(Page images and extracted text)
+-------+
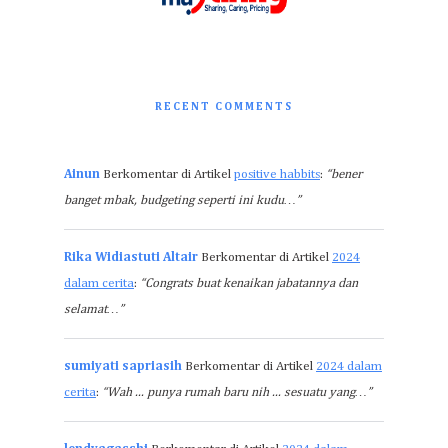
RECENT COMMENTS
Ainun
Berkomentar di Artikel
positive habbits
:
“bener
banget mbak, budgeting seperti ini kudu…”
Rika Widiastuti Altair
Berkomentar di Artikel
2024
dalam cerita
:
“Congrats buat kenaikan jabatannya dan
selamat…”
sumiyati sapriasih
Berkomentar di Artikel
2024 dalam
cerita
:
“Wah ... punya rumah baru nih ... sesuatu yang…”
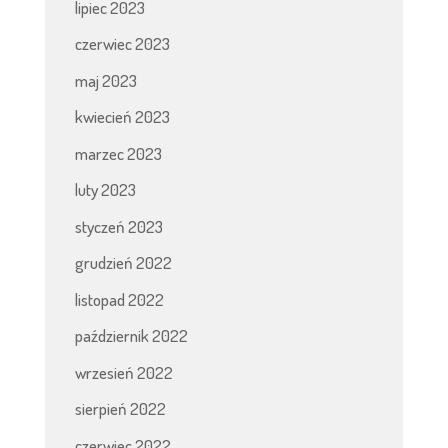
lipiec 2023
czerwiec 2023
maj 2023
kwiecień 2023
marzec 2023
luty 2023
styczeń 2023
grudzień 2022
listopad 2022
październik 2022
wrzesień 2022
sierpień 2022
czerwiec 2022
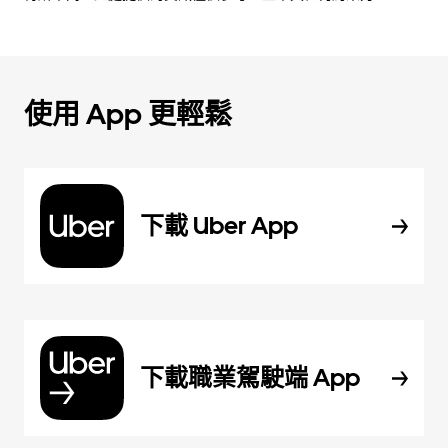
使用 App 更輕鬆
下載 Uber App
下載職業駕駛端 App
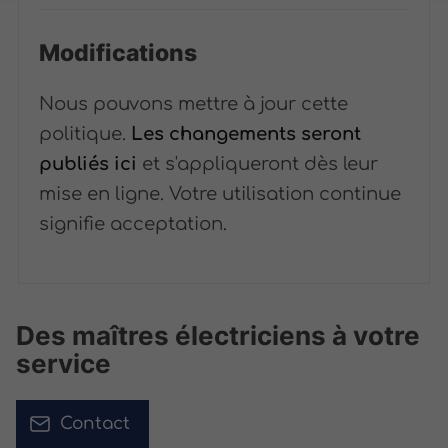
Modifications
Nous pouvons mettre à jour cette
politique.
Les changements seront
publiés ici
et s'appliqueront dès leur
mise en ligne. Votre utilisation continue
signifie acceptation.
Des maîtres électriciens à votre
service
Contact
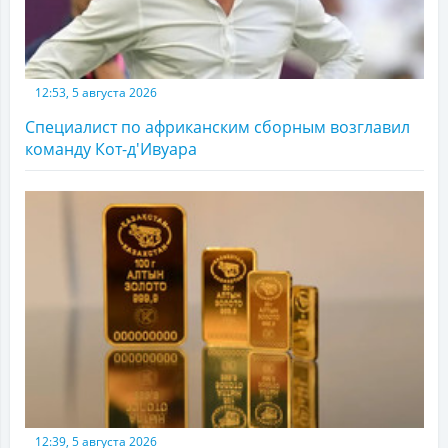
12:53, 5 августа 2026
Специалист по африканским сборным возглавил
команду Кот-д'Ивуара
12:39, 5 августа 2026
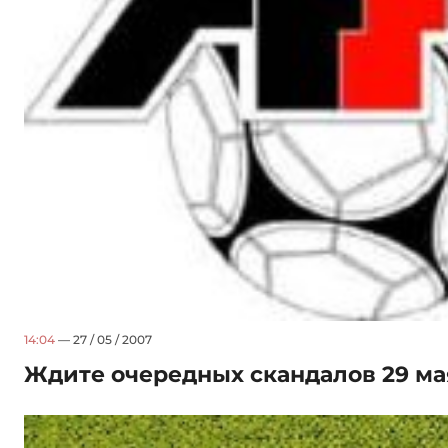
14:04
— 27 / 05 / 2007
Ждите очередных скандалов 29 ма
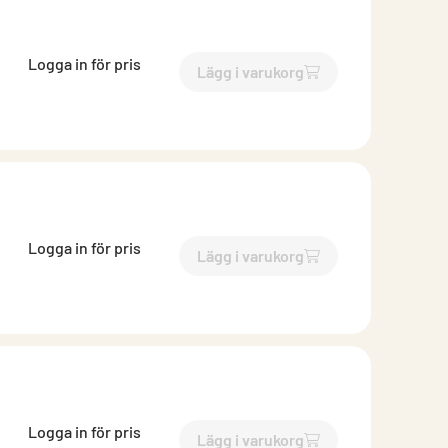
Logga in för pris
Lägg i varukorg
`$
Lägg till
$
EKO-SI iris 630
-
Logga in för pris
Lägg i varukorg
`$
Lägg till
$
EKO-SI iris 80
-$
Logga in för pris
Lägg i varukorg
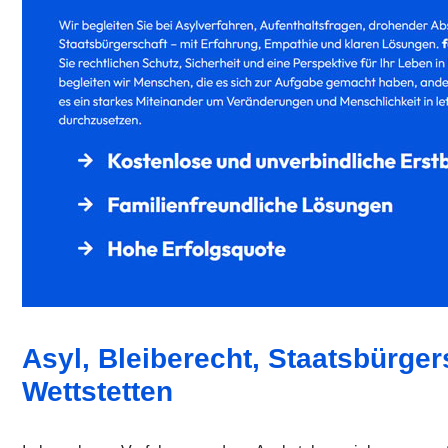
Asyl, Bleiberecht, Staatsbürger
Wettstetten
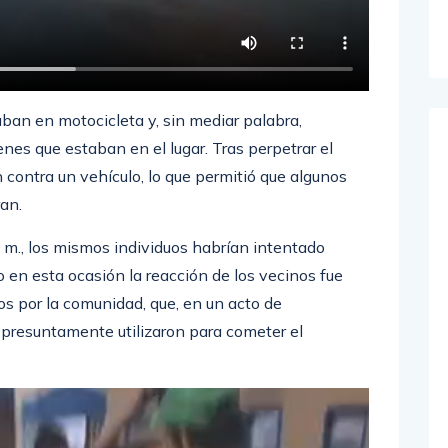
aban en motocicleta y, sin mediar palabra,
nes que estaban en el lugar. Tras perpetrar el
n contra un vehículo, lo que permitió que algunos
an.
. m., los mismos individuos habrían intentado
o en esta ocasión la reacción de los vecinos fue
os por la comunidad, que, en un acto de
 presuntamente utilizaron para cometer el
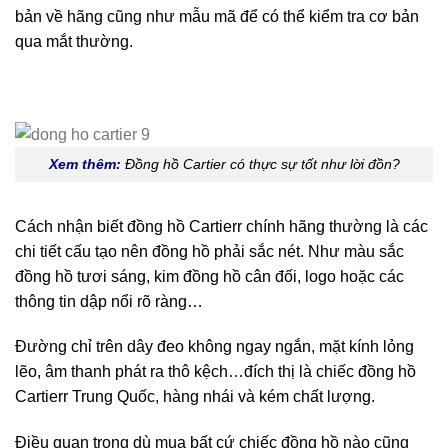
bản về hãng cũng như mẫu mã để có thể kiểm tra cơ bản
qua mắt thường.
Xem thêm:
Đồng hồ Cartier có thực sự tốt như lời đồn?
Cách nhận biết đồng hồ Cartierr chính hãng thường là các
chi tiết cấu tạo nên đồng hồ phải sắc nét. Như màu sắc
đồng hồ tươi sáng, kim đồng hồ cân đối, logo hoặc các
thông tin dập nổi rõ ràng…
Đường chỉ trên dây đeo không ngay ngắn, mặt kính lỏng
lẽo, âm thanh phát ra thô kệch…đích thị là chiếc đồng hồ
Cartierr Trung Quốc, hàng nhái và kém chất lượng.
Điều quan trọng dù mua bất cứ chiếc đồng hồ nào cũng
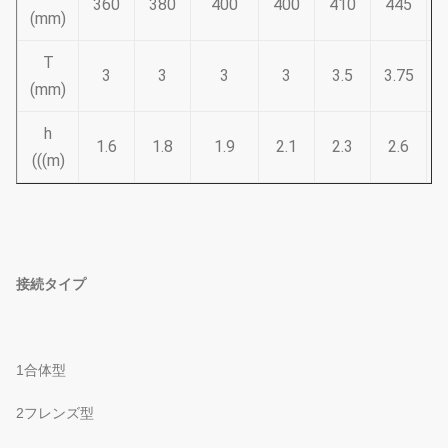
360
380
400
400
410
445
(mm)
T
3
3
3
3
3.5
3.75
3
(mm)
h
1.6
1.8
1.9
2.1
2.3
2.6
(((m)
接続タイプ
1合体型
2フレンズ型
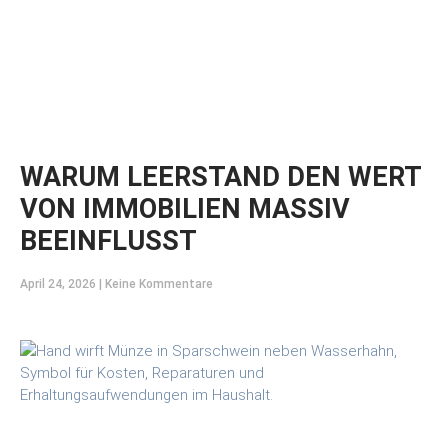
WARUM LEERSTAND DEN WERT
VON IMMOBILIEN MASSIV
BEEINFLUSST
April 24, 2026
Keine Kommentare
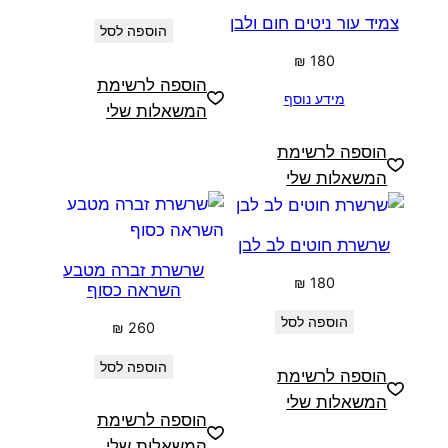
צמיד עור ניטים חום ולבן
הוספה לסל
₪
180
הוספה לרשימת
מידע נוסף
המשאלות שלי
הוספה לרשימת
המשאלות שלי
שרשרת חוטים לב לבן
שרשרת זברה מטבע
₪
180
השראה כסוף
הוספה לסל
₪
260
הוספה לסל
הוספה לרשימת
המשאלות שלי
הוספה לרשימת
המשאלות שלי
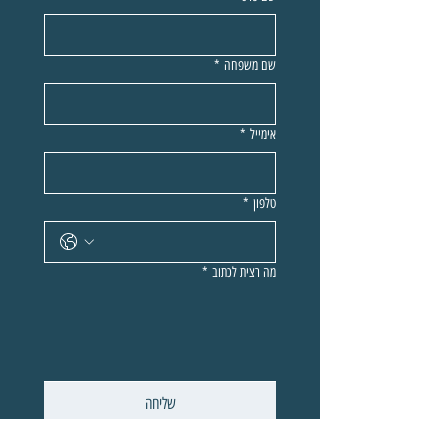
שם משפחה
*
אימייל
*
טלפון
*
מה רצית לכתוב
*
שליחה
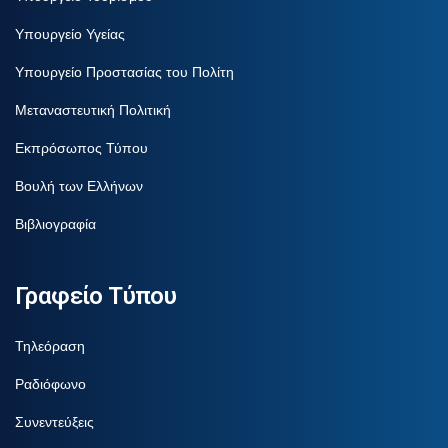
Υπουργείο Υγείας
Υπουργείο Προστασίας του Πολίτη
Μεταναστευτική Πολιτική
Εκπρόσωπος Τύπου
Βουλή των Ελλήνων
Βιβλιογραφία
Γραφείο Τύπου
Τηλεόραση
Ραδιόφωνο
Συνεντεύξεις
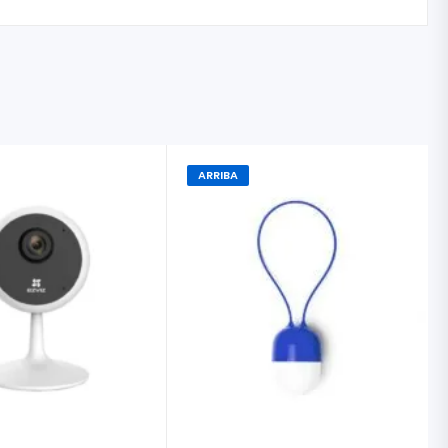
ARRIBA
+-------+
Task goal:
Leave the pictures out, and transcribe each of the records exactly.

Task output:
RECENT COMMENTS
Ainun
Berkomentar di Artikel
positive habbits
:
“bener
banget mbak, budgeting seperti ini kudu…”
Rika Widiastuti Altair
Berkomentar di Artikel
2024
dalam cerita
:
“Congrats buat kenaikan jabatannya dan
selamat…”
sumiyati sapriasih
Berkomentar di Artikel
2024 dalam
cerita
:
“Wah ... punya rumah baru nih ... sesuatu yang…”
lipiec 2023
czerwiec 2023
maj 2023
kwiecień 2023
marzec 2023
luty 2023
styczeń 2023
grudzień 2022
listopad 2022
październik 2022
wrzesień 2022
sierpień 2022
czerwiec 2022
使用 App 更輕鬆
下載 Uber App
下載職業駕駛端 App
Modifications
Nous pouvons mettre à jour cette
politique.
Les changements seront
publiés ici
et s'appliqueront dès leur
mise en ligne. Votre utilisation continue
signifie acceptation.
Des maîtres électriciens à votre
service
Contact
12:53, 5 августа 2026
Специалист по африканским сборным возглавил
команду Кот-д'Ивуара
12:39, 5 августа 2026
14:04
— 27 / 05 / 2007
Ждите очередных скандалов 29 ма
Logga in för pris
Lägg i varukorg
`$
Lägg till
$
EKO-SI iris 630
-
Logga in för pris
Lägg i varukorg
`$
Lägg till
$
EKO-SI iris 80
-$
Logga in för pris
Lägg i varukorg
Asyl, Bleiberecht, Staatsbürger
Wettstetten
aban en motocicleta y, sin mediar palabra,
nes que estaban en el lugar. Tras perpetrar el
n contra un vehículo, lo que permitió que algunos
an.
. m., los mismos individuos habrían intentado
o en esta ocasión la reacción de los vecinos fue
os por la comunidad, que, en un acto de
 presuntamente utilizaron para cometer el
bản về hãng cũng như mẫu mã để có thể kiểm tra cơ bản
qua mắt thường.
Xem thêm:
Đồng hồ Cartier có thực sự tốt như lời đồn?
Cách nhận biết đồng hồ Cartierr chính hãng thường là các
chi tiết cấu tạo nên đồng hồ phải sắc nét. Như màu sắc
đồng hồ tươi sáng, kim đồng hồ cân đối, logo hoặc các
thông tin dập nổi rõ ràng…
Đường chỉ trên dây đeo không ngay ngắn, mặt kính lỏng
lẽo, âm thanh phát ra thô kệch…đích thị là chiếc đồng hồ
Cartierr Trung Quốc, hàng nhái và kém chất lượng.
Điều quan trọng dù mua bất cứ chiếc đồng hồ nào cũng
360
380
400
400
410
445
(mm)
T
3
3
3
3
3.5
3.75
3
(mm)
h
1.6
1.8
1.9
2.1
2.3
2.6
(((m)
接続タイプ
1合体型
2フレンズ型
WARUM LEERSTAND DEN WERT
VON IMMOBILIEN MASSIV
BEEINFLUSST
April 24, 2026
Keine Kommentare
צמיד עור ניטים חום ולבן
הוספה לסל
₪
180
הוספה לרשימת
מידע נוסף
המשאלות שלי
הוספה לרשימת
המשאלות שלי
שרשרת חוטים לב לבן
שרשרת זברה מטבע
₪
180
השראה כסוף
הוספה לסל
₪
260
הוספה לסל
הוספה לרשימת
המשאלות שלי
הוספה לרשימת
המשאלות שלי
שם משפחה
*
אימייל
*
טלפון
*
מה רצית לכתוב
*
שליחה
Υπουργείο Υγείας
Υπουργείο Προστασίας του Πολίτη
Μεταναστευτική Πολιτική
Εκπρόσωπος Τύπου
Βουλή των Ελλήνων
Βιβλιογραφία
Γραφείο Τύπου
Τηλεόραση
Ραδιόφωνο
Συνεντεύξεις
ARRIBA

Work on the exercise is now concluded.